Provided data =>
-*-

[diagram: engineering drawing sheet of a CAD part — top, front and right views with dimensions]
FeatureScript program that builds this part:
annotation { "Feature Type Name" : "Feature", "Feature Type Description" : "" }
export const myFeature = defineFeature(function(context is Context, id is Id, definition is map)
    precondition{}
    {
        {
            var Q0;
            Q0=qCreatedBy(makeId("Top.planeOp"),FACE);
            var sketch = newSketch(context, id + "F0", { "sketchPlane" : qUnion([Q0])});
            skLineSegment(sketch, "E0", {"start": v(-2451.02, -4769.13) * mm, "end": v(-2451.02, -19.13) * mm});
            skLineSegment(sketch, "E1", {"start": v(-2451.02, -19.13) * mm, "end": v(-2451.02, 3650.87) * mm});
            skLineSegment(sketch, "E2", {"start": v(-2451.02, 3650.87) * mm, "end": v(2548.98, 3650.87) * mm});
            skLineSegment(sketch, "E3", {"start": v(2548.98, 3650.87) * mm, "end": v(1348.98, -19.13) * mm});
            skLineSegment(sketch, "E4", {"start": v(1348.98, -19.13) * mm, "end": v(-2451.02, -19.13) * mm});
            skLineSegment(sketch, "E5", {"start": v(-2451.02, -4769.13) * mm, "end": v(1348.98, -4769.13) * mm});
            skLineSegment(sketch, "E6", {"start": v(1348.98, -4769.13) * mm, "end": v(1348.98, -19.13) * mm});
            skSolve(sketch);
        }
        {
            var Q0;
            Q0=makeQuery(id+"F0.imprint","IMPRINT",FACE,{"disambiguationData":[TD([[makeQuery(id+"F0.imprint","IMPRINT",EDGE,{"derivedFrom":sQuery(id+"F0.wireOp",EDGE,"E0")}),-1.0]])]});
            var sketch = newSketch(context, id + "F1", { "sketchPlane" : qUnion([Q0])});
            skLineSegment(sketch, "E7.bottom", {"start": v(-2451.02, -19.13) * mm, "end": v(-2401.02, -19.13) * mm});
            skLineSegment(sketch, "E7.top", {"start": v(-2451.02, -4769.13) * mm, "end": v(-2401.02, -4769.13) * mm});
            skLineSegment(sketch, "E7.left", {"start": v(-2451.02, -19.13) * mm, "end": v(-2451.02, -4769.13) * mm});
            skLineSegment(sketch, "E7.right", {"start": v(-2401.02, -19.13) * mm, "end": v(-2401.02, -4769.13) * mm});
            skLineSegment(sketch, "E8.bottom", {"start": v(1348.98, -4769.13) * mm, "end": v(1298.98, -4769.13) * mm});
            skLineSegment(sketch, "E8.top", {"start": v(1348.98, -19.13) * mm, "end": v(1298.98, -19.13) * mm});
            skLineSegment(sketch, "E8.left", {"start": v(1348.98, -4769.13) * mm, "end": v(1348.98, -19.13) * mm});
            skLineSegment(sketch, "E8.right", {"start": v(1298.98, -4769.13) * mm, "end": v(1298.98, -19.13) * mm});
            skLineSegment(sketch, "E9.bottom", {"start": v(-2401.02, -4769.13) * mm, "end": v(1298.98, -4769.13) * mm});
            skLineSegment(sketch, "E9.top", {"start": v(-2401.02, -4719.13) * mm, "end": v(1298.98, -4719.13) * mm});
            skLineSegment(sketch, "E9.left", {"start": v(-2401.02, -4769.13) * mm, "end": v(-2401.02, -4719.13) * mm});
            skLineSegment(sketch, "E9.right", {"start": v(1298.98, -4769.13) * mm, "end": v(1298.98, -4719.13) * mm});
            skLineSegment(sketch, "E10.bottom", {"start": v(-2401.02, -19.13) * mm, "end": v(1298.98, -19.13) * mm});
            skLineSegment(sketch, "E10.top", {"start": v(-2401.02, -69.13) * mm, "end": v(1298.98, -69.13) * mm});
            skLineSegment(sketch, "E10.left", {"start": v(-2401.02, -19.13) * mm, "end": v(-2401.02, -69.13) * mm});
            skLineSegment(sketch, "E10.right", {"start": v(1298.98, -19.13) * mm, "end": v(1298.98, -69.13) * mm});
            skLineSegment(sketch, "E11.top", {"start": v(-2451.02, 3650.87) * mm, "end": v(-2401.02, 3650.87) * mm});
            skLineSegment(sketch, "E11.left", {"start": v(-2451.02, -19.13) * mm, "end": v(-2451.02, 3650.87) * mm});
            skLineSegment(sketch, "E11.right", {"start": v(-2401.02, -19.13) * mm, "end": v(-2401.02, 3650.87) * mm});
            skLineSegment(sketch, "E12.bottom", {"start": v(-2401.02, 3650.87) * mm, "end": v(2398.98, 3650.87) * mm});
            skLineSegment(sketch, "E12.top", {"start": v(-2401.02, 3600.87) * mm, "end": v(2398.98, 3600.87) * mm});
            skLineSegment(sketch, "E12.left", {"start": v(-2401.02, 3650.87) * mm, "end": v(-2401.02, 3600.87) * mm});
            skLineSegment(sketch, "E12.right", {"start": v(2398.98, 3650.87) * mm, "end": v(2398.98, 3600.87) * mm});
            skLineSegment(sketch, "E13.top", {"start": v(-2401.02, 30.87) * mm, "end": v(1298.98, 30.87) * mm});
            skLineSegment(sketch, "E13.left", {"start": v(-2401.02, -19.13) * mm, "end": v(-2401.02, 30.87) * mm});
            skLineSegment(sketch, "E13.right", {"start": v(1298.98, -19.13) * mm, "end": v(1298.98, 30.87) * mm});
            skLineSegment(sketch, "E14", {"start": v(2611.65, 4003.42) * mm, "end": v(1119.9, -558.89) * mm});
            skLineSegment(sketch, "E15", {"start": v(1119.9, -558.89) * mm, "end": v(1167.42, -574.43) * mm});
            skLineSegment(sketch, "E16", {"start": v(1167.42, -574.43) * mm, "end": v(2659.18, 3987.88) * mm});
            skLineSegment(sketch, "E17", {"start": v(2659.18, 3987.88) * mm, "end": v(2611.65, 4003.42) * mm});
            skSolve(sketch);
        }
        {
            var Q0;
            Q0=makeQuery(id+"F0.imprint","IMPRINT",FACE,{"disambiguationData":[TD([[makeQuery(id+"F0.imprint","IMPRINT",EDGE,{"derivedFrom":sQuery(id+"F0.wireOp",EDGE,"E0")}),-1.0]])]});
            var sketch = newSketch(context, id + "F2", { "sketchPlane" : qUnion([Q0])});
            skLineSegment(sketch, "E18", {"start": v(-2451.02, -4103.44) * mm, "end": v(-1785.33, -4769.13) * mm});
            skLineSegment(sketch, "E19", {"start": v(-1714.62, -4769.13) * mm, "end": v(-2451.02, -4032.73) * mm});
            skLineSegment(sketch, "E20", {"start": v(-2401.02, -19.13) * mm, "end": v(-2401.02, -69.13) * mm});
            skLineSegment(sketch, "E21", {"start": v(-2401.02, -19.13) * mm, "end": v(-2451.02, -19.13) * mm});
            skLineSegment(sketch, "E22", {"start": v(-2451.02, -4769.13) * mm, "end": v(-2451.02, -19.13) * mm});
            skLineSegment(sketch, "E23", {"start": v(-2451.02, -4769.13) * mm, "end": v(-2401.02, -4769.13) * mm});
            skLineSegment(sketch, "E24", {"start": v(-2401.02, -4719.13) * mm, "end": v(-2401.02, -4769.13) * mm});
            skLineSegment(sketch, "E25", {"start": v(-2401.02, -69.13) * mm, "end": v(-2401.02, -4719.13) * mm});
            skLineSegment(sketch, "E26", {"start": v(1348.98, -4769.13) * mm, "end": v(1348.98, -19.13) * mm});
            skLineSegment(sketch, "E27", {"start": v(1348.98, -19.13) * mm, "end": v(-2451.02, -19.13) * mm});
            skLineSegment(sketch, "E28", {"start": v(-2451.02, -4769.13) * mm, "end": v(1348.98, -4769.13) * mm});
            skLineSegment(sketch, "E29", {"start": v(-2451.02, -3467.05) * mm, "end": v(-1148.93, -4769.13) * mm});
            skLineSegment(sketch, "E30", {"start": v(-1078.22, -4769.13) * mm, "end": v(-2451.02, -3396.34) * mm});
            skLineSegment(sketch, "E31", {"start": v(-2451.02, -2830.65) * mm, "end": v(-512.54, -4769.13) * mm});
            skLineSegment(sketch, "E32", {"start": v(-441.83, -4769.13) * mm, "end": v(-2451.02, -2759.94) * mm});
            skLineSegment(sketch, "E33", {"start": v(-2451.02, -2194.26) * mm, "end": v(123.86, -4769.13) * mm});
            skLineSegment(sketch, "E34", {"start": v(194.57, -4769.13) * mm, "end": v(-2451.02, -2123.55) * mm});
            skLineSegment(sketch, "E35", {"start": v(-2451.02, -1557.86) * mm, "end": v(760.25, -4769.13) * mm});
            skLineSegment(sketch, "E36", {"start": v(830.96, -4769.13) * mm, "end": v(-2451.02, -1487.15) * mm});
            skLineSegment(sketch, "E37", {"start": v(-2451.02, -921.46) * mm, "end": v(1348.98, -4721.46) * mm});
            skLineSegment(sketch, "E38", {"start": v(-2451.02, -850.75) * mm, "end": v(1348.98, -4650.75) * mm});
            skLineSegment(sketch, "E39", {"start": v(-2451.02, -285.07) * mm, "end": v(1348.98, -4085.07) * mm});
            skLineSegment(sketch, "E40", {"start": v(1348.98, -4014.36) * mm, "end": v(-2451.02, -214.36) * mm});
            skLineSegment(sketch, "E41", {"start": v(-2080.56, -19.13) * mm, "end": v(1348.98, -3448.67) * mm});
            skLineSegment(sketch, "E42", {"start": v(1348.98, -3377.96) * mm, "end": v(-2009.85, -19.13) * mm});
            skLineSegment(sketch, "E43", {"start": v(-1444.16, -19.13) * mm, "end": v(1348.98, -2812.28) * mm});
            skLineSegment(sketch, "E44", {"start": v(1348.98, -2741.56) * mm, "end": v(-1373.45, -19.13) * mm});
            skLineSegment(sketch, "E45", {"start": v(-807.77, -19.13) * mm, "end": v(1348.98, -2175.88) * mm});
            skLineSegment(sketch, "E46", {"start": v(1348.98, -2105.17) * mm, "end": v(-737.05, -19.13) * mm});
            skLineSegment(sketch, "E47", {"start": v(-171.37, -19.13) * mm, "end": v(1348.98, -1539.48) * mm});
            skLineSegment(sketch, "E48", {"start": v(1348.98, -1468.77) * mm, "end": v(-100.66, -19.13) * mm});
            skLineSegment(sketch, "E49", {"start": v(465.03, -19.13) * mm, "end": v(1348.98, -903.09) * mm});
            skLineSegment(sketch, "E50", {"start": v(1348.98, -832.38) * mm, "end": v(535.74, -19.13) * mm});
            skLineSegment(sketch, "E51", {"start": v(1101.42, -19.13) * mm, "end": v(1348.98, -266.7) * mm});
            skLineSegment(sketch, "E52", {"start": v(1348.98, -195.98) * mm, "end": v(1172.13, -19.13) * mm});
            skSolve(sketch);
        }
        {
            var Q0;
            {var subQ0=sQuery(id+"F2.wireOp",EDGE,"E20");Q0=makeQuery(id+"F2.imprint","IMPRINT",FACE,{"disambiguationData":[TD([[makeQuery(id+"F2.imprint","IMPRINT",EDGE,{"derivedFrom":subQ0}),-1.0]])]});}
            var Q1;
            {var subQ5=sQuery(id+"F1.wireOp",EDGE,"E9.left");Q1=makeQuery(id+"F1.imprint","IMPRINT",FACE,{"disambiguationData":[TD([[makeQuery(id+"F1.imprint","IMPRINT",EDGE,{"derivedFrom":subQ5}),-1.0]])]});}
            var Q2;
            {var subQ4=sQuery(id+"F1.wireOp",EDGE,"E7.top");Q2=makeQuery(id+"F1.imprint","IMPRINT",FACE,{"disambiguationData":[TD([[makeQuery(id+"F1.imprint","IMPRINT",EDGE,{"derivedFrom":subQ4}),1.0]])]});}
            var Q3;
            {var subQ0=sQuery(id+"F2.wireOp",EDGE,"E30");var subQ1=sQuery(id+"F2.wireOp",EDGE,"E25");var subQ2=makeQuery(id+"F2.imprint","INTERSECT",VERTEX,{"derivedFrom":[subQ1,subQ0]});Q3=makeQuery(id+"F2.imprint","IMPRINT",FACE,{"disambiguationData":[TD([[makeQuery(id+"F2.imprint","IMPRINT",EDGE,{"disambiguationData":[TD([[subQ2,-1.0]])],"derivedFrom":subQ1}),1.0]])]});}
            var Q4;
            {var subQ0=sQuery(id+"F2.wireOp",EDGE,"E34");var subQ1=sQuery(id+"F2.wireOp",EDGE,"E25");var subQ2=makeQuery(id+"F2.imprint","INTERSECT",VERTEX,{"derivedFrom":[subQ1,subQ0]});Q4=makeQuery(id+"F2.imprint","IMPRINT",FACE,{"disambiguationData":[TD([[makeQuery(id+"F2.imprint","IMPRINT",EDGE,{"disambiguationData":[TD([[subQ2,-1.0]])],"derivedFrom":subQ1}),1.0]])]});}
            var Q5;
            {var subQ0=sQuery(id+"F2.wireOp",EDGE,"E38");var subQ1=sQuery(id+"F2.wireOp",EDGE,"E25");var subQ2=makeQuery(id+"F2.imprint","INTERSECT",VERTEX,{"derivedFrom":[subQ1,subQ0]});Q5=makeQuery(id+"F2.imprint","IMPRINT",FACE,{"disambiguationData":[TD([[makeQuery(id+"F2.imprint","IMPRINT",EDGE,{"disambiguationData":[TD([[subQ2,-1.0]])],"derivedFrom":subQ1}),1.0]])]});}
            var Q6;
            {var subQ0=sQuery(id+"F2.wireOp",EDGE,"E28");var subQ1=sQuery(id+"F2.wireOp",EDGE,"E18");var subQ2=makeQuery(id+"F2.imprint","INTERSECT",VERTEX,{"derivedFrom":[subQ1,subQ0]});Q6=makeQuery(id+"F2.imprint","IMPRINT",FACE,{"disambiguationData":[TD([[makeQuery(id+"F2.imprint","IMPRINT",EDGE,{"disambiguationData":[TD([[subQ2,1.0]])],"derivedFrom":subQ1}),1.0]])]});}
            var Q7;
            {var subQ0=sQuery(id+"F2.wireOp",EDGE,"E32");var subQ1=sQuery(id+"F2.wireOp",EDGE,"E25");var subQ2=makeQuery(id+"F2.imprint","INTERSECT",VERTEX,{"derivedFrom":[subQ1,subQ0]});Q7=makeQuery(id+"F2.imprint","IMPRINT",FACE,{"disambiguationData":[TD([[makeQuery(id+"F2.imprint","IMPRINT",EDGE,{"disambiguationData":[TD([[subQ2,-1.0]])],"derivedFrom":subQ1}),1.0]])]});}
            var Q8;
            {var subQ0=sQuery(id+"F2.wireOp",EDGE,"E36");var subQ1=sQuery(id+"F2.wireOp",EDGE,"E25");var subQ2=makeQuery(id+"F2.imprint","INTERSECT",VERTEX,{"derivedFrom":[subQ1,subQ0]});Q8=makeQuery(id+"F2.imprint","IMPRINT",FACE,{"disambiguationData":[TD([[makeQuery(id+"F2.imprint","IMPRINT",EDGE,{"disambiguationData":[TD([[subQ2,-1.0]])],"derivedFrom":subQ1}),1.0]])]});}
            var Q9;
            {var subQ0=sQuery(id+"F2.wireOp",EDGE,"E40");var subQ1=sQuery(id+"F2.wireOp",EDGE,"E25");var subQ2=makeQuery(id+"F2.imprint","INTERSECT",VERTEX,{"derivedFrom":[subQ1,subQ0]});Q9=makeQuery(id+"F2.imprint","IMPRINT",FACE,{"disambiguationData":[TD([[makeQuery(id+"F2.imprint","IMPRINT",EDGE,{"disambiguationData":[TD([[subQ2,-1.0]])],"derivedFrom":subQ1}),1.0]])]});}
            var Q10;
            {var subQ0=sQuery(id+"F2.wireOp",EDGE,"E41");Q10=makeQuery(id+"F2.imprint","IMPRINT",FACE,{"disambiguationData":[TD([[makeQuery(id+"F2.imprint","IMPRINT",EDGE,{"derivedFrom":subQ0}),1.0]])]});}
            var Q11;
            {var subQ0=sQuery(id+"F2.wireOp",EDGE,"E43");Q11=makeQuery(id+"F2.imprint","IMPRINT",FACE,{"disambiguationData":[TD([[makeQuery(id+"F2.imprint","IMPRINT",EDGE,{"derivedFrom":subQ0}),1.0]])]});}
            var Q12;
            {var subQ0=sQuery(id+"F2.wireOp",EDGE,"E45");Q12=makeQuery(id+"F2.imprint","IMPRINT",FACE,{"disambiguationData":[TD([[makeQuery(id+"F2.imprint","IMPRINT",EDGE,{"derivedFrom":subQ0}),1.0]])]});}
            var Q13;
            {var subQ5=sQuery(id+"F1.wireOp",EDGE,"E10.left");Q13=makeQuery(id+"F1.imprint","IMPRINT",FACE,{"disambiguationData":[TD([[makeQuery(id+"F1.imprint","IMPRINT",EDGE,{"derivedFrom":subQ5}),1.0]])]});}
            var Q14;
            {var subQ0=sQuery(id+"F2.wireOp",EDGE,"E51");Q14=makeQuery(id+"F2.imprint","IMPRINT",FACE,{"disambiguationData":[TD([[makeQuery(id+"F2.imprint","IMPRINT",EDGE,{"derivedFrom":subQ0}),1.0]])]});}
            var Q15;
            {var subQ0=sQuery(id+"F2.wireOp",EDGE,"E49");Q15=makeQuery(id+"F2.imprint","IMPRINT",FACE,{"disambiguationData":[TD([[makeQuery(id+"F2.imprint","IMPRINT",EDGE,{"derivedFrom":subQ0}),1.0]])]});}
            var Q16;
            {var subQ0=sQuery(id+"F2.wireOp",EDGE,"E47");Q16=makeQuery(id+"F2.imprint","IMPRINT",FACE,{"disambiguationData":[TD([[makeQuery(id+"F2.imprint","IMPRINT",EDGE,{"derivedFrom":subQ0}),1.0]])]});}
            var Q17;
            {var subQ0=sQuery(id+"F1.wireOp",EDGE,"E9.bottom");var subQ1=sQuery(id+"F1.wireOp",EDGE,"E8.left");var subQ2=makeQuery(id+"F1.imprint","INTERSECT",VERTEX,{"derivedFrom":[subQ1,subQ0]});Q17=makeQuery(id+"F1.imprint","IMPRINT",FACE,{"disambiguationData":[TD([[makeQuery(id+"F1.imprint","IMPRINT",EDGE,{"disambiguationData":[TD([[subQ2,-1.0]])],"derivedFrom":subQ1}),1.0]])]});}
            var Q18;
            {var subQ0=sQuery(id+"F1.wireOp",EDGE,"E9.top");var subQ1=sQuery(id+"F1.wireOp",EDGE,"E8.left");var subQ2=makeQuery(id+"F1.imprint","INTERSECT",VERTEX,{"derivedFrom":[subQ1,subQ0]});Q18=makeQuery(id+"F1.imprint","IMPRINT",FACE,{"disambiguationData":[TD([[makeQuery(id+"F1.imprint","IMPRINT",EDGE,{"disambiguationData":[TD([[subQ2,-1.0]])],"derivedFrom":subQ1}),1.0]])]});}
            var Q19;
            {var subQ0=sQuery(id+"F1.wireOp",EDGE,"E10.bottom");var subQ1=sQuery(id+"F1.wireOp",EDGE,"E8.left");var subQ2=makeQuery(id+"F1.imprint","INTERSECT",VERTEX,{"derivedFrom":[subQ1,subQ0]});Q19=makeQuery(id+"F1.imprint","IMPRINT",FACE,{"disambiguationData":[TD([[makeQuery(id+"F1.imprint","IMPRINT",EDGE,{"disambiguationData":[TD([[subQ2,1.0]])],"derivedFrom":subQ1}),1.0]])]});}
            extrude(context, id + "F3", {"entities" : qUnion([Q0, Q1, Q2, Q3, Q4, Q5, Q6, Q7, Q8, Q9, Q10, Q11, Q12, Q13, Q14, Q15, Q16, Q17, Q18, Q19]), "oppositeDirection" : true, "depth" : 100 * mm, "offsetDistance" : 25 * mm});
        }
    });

-*-

Description of the task =>
Extract every line of the material above that contains the string "sketchPlane". Case counts.

Task answer =>
            var sketch = newSketch(context, id + "F0", { "sketchPlane" : qUnion([Q0])});
            var sketch = newSketch(context, id + "F1", { "sketchPlane" : qUnion([Q0])});
            var sketch = newSketch(context, id + "F2", { "sketchPlane" : qUnion([Q0])});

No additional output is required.